Supplied passage –
The file sizes will only get bigger with new titles as gamers demand more realistic-looking games.
Sony offers a streaming game service called PlayStation Now in the United States which doesn’t require the user to download the entire game to play. However, to enjoy the game without lag and loss of quality, a fast broadband line will still be essential.
Faster Internet access in all states in the country will be one of the deciding factors as to when digital games will overtake the sale of physical copies, says Heavy Arm’s Lin.
Buy, sell, resell
One of the main appeals of physical games is that they can be shared freely with friends, and later resold to recoup some of the money, which is impossible with digital games.
A large part of the business for videogame stores still comes from reselling or renting out used games. Yap says while the market for second-hand games is quite good now, it too will shrink.
The younger generation of gamers who are willing to pay a lot of cash for virtual items will not be so concerned about not being able to earn some money back by reselling games, he says.

Required action A –
In the passage on digital and physical games, why does a fast broadband line remain essential for PlayStation Now even though users need not download the entire game?
Required action B –
Decide whether each statement agrees with the passage on digital and physical games: (i) PlayStation Now requires the user to download the entire game before playing. (ii) Yap expects the market for second-hand games to shrink. (iii) Digital games can be resold to recoup some of the money spent on them.

Extracted entries –
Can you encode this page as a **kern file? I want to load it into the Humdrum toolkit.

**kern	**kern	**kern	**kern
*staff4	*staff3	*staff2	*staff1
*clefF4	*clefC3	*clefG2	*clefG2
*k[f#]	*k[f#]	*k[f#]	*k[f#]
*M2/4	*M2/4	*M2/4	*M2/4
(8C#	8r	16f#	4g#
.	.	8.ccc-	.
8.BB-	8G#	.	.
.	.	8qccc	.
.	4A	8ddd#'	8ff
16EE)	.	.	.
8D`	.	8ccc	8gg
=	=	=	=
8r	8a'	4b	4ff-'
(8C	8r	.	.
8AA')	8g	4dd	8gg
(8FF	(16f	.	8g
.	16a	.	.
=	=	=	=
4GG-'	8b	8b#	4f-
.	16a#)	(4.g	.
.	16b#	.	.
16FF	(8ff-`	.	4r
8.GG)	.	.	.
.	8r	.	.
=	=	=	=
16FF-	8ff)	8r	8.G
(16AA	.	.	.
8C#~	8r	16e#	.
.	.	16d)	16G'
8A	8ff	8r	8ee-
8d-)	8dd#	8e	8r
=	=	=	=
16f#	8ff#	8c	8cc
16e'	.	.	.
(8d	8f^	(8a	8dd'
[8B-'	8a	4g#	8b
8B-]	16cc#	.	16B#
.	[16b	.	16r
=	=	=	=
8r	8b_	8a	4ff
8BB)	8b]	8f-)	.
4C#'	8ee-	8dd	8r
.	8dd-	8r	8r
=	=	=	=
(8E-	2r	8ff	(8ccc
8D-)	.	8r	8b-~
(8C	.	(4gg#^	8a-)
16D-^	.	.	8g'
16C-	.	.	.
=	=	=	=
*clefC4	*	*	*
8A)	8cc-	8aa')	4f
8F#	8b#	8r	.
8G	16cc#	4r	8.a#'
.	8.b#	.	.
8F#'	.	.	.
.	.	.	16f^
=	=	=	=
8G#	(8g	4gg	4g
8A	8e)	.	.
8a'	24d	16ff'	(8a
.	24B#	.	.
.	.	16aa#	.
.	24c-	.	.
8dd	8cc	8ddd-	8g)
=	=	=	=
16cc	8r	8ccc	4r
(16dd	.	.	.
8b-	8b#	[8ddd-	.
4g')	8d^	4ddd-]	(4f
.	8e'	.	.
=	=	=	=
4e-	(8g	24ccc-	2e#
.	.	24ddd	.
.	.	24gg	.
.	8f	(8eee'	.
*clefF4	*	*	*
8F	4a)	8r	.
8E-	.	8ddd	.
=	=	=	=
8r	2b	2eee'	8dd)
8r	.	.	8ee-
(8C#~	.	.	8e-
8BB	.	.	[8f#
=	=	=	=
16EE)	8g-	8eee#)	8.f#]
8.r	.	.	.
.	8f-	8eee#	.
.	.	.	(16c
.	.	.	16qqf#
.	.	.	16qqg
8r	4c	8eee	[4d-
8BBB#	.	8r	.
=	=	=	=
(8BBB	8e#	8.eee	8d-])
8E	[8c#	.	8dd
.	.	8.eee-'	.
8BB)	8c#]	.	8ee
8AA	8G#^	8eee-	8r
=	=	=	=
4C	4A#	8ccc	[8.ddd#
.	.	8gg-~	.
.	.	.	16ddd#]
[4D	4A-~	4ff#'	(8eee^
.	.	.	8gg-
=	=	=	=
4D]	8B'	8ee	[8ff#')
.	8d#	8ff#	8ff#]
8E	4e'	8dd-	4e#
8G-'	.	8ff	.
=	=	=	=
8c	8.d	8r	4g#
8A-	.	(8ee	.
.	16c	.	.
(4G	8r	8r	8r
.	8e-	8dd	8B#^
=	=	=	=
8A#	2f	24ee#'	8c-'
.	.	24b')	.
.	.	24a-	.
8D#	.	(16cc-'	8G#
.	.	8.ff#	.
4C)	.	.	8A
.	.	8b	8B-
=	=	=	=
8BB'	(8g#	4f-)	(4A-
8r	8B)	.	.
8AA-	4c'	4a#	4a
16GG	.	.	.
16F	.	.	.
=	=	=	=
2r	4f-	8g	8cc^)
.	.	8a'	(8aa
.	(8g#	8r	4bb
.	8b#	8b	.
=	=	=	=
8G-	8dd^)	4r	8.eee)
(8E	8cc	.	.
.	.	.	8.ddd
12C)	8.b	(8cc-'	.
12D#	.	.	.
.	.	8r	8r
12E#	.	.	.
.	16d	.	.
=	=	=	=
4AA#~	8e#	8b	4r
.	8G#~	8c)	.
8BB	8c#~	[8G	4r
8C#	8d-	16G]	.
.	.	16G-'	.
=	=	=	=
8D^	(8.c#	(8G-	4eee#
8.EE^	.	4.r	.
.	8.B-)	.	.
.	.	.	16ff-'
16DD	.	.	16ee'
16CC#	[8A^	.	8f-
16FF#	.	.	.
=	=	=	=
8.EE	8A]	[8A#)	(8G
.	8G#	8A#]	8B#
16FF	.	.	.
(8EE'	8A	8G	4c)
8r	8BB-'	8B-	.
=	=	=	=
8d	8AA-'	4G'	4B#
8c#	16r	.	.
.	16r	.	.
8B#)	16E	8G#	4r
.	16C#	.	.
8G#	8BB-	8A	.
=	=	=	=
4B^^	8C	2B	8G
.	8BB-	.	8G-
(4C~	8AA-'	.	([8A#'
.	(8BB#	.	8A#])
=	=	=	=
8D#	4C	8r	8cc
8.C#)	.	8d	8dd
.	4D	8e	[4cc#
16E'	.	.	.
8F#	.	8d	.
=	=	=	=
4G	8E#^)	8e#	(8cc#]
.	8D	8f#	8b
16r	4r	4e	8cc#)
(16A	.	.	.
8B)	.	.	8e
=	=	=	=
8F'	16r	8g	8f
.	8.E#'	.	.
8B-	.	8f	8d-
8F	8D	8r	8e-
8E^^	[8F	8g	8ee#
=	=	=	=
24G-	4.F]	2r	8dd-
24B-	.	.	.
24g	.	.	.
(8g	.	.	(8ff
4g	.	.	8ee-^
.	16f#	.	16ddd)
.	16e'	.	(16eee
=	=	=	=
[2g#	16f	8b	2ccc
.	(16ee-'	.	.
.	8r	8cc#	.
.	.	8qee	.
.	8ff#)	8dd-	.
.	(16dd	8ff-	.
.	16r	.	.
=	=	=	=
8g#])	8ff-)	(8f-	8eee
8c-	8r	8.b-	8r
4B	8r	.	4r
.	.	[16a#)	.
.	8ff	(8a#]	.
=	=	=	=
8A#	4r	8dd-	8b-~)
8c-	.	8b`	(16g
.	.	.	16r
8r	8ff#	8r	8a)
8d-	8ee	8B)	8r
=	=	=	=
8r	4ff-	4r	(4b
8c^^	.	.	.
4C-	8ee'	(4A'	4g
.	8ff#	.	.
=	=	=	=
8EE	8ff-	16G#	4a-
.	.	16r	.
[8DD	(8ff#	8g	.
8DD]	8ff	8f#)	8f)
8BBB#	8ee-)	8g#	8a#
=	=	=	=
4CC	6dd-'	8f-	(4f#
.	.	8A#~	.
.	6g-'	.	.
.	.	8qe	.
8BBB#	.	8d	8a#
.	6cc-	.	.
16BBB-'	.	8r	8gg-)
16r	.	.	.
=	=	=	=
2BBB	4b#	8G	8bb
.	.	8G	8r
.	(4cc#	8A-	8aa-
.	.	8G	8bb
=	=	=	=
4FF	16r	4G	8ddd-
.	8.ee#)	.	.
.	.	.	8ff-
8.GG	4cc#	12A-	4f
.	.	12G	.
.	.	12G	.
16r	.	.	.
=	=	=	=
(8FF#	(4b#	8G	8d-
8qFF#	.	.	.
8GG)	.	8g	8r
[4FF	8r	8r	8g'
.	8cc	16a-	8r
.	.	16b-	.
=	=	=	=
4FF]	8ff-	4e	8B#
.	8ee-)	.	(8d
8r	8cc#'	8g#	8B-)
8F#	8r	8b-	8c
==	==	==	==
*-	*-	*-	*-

Worked solution A –
A fast broadband line is still needed so the game can be enjoyed without lag and loss of quality.

Worked solution B –
(i) No: "which doesn’t require the user to download the entire game to play"
(ii) Yes: "while the market for second-hand games is quite good now, it too will shrink"
(iii) No: "later resold to recoup some of the money, which is impossible with digital games"